Sukisho cast's status prior to White Flower:
- Sora: Working as a teacher in the nearby school (which is no longer an all-boys school).
- Sunao: Has been missing since Rain. Said to be working for Aizawa.
- Matsuri: Working in an animal shelter (needs to be confirmed).
- Shin-ichirou: Has been missing since Rain.

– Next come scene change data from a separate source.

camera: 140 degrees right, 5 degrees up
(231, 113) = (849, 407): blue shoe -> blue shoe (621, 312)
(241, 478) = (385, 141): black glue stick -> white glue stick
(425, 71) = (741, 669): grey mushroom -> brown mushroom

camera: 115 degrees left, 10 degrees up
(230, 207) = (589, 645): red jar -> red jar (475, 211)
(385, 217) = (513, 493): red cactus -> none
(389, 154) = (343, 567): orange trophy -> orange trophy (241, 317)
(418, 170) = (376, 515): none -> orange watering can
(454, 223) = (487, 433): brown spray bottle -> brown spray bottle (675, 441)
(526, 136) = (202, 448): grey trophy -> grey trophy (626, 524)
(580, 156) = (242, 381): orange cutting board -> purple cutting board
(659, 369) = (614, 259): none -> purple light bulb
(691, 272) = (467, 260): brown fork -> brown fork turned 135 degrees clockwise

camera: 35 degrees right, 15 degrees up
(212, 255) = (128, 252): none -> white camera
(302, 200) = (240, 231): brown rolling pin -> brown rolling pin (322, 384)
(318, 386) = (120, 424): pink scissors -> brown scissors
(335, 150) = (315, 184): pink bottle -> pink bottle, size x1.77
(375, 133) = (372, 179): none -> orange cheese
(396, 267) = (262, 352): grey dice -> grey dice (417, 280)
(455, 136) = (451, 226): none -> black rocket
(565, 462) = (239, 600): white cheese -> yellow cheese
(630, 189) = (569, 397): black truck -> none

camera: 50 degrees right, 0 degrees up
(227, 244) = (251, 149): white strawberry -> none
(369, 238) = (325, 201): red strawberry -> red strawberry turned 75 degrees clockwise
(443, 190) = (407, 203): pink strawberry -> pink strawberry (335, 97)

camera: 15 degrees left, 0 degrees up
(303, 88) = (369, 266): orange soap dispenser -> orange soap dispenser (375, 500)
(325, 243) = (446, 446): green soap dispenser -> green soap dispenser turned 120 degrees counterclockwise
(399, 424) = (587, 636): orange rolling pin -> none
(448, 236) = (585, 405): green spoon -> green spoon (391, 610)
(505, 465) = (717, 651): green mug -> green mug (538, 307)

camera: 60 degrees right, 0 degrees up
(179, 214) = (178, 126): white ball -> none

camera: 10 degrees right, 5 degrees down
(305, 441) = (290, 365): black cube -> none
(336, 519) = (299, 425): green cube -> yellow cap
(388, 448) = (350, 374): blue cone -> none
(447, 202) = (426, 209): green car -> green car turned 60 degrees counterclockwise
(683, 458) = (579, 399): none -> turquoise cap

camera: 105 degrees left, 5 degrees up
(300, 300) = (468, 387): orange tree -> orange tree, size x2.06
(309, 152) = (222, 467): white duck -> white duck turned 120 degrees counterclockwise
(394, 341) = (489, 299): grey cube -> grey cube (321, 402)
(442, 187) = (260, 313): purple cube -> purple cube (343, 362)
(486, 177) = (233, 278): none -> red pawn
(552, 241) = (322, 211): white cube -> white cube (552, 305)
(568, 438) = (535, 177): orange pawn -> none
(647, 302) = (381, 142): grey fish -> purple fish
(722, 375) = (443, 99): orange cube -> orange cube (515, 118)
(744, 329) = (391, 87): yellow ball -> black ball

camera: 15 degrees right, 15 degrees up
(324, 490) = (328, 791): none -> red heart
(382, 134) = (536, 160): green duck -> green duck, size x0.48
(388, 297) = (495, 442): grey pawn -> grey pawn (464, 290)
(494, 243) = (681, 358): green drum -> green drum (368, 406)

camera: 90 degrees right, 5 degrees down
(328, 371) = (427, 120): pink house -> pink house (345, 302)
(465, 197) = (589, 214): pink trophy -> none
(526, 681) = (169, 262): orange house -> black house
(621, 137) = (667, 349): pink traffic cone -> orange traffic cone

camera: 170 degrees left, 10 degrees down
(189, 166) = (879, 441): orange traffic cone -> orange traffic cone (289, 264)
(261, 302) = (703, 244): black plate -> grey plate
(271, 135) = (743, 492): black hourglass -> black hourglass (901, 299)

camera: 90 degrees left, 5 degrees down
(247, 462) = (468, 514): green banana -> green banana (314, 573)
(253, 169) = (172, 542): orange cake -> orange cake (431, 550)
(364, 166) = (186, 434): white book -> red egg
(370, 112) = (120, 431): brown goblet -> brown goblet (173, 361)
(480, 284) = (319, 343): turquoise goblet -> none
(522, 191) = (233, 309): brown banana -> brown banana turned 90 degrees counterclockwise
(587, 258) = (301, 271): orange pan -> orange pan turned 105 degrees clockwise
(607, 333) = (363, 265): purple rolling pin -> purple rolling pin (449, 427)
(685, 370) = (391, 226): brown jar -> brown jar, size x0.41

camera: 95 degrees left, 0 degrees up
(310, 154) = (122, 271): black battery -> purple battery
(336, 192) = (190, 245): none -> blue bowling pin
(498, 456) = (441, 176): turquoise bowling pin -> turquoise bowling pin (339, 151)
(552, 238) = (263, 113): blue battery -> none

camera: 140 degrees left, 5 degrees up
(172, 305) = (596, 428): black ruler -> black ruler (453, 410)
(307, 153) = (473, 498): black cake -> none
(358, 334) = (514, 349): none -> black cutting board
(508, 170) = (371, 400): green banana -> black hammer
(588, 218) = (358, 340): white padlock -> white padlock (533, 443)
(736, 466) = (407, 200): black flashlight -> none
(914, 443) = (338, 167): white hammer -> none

- Nanami: Still the school nurse
- Sei and Kitamura: Students in Sora's class
- Gaku: Still working with Nagase in the chemistry labs, but no longer as a student
- Nagase: Still chemistry lab manager
- Hiromu: Working as a model with Kirito Nakahara
- Chris: Still working at the nearby church
- Soushi: Still a lawyer.
- Professor Aizawa: Has been missing since Rain. Said to have taken Sunao and Shin-ichirou with him.

===White Flower===
The final game in the series. Taking place a couple of years after Rain, many changes have been made to the school. Not only is it no longer an all-boys school, but several of the former students are also now working as teachers, while others move on to other jobs. Sora, as one of the teachers, has been living a fairly normal life as he takes Minato's place as a teacher. However, he realizes that it won't stay normal for long when he sees that Sunao, whom he has not seen since the events in Rain, reappears in one of the halls. This game finally wraps up the story between Sora and Sunao and ends their conflict with Professor Aizawa. Depending on the player's choices, Sora can either end up with Sunao, Nanami, Hiromu, Matsuri, Soushi, or Minato. There are two hidden endings in this game. The Yoru/Ran ending is received when achieving the true ending, while the Kaito ending is obtained when all the CGs are collected.

===Mou Matte===
A spin-off of the Sukisho games. Takes place sometime in between Rain and White Flower. The player now controls Gaku Ichikawa, one of Sora's friends who worked in the Chemistry Lab. Gaku must now choose whether to continue his relationship with Kai Nagase or start a new one with Ren Shiina. Depending on the player's choice, Gaku may end up with Shiina, Nagase, or Kitamura. Most of the main cast from the previous Sukisho games are visibly absent, including Sora and Sunao. Of the original cast, only Gaku, Nagase, Shiina, Kitamura, Nanami, Nakahara, and Hano make appearances.